The replicas of Bolivia’s current situation are in full development in the rest of the region, currently shaken by other political and social upheavals that are all based on discontent with the leadership of their countries and their institutions, regardless of the political sign of their governments.
Francesco Manetto, an experienced Latin American correspondent for El País, interprets the resignation of Evo Morales as “the symptom of the exhaustion of a model that had generated a strong social response and at the same time the worrying demonstration that power in Latin America still depends on the Armed Forces.”
Roy Campos, a Mexican political scientist interviewed by La Tercera, believes that “the fall of Evo is the failure of a policy and a democracy. The flags with which he arrived were perverted. We are living a reconfiguration not of left and right, but the failure of traditional models of government.”

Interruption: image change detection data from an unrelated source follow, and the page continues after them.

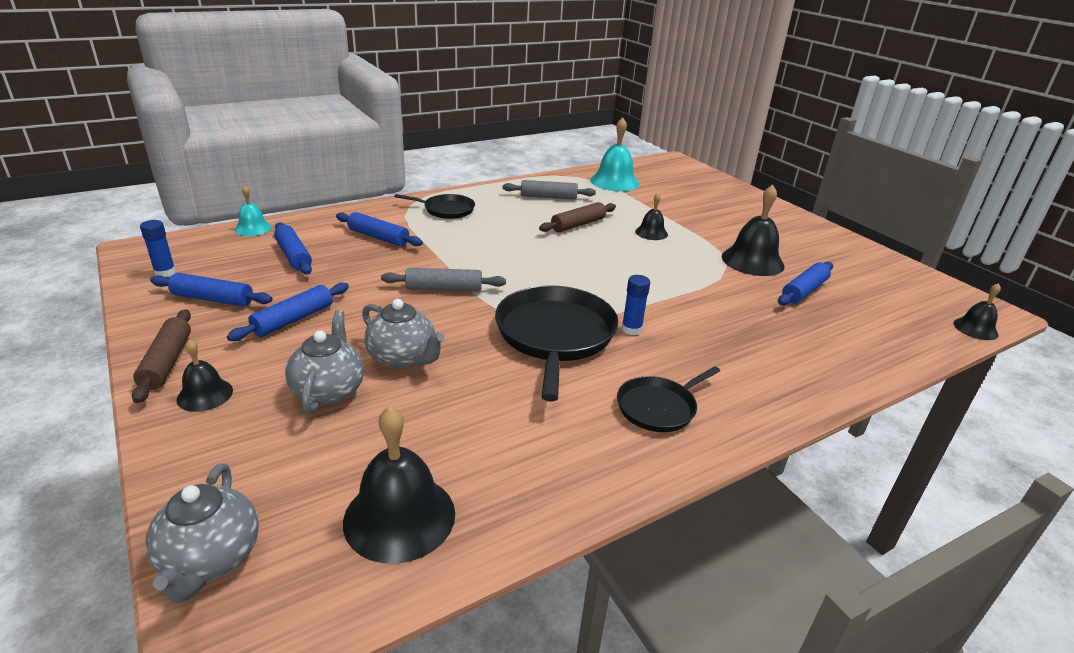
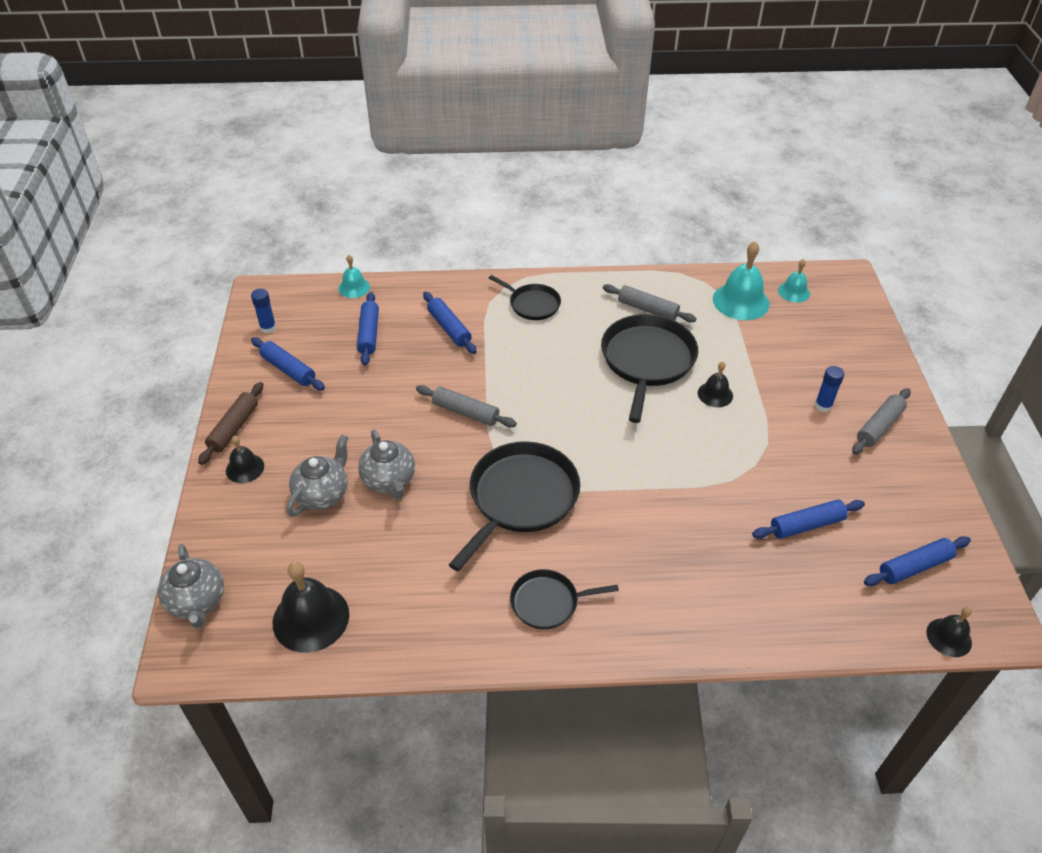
camera: 30 degrees right, 15 degrees up
grey teapot [145,463,259,603] -> grey teapot turned 45 degrees counterclockwise [158,544,224,628]
blue rolling pin [227,283,349,341] -> blue rolling pin moved to [864,536,971,586]
brown rolling pin [539,202,616,232] -> black pan [601,314,698,423]
blue glue stick [622,275,650,335] -> blue glue stick moved to [815,366,845,412]
black bell [722,185,784,276] -> none
none -> turquoise bell [778,259,810,303]
none -> grey rolling pin [852,388,911,454]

For the average person it may be evident to think of Venezuela with Morales’ resignation, although Maduro’s regime is fundamentally military ruled and, therefore, it is shielded by the High Command of the Armed Forces.
The complexities of the two countries differ.
RCN Radio interviewed international analyst Jairo Libreros, who perceives differences in the two government’s reactions to the reports of key multinational organizations. The OAS report about Bolivia, he says, had decisive effects only 12 hours after it was presented, while the report of Michelle Bachelet, United Nations High Commissioner for Human Rights, on serious human rights violations in Venezuela, has not generated any reaction that points to a similar direction in Maduro’s regime.
“There are analogies, especially at the ideological level, but there are also differences in their implementation,” Francisco Manetto adds. “And the mere fact that in these elections there was an OAS observation mission and that its audit resulted in a new call for elections marks an important distance between the two governments, even if they had a similar project,” he writes.
“What has been seen is a symptom of their weakening, the social unrest that they have encouraged, sometimes with violence, and the impulse of an all-or-nothing policy within the opposition, which also contributes to the instability of the system,” he concluded.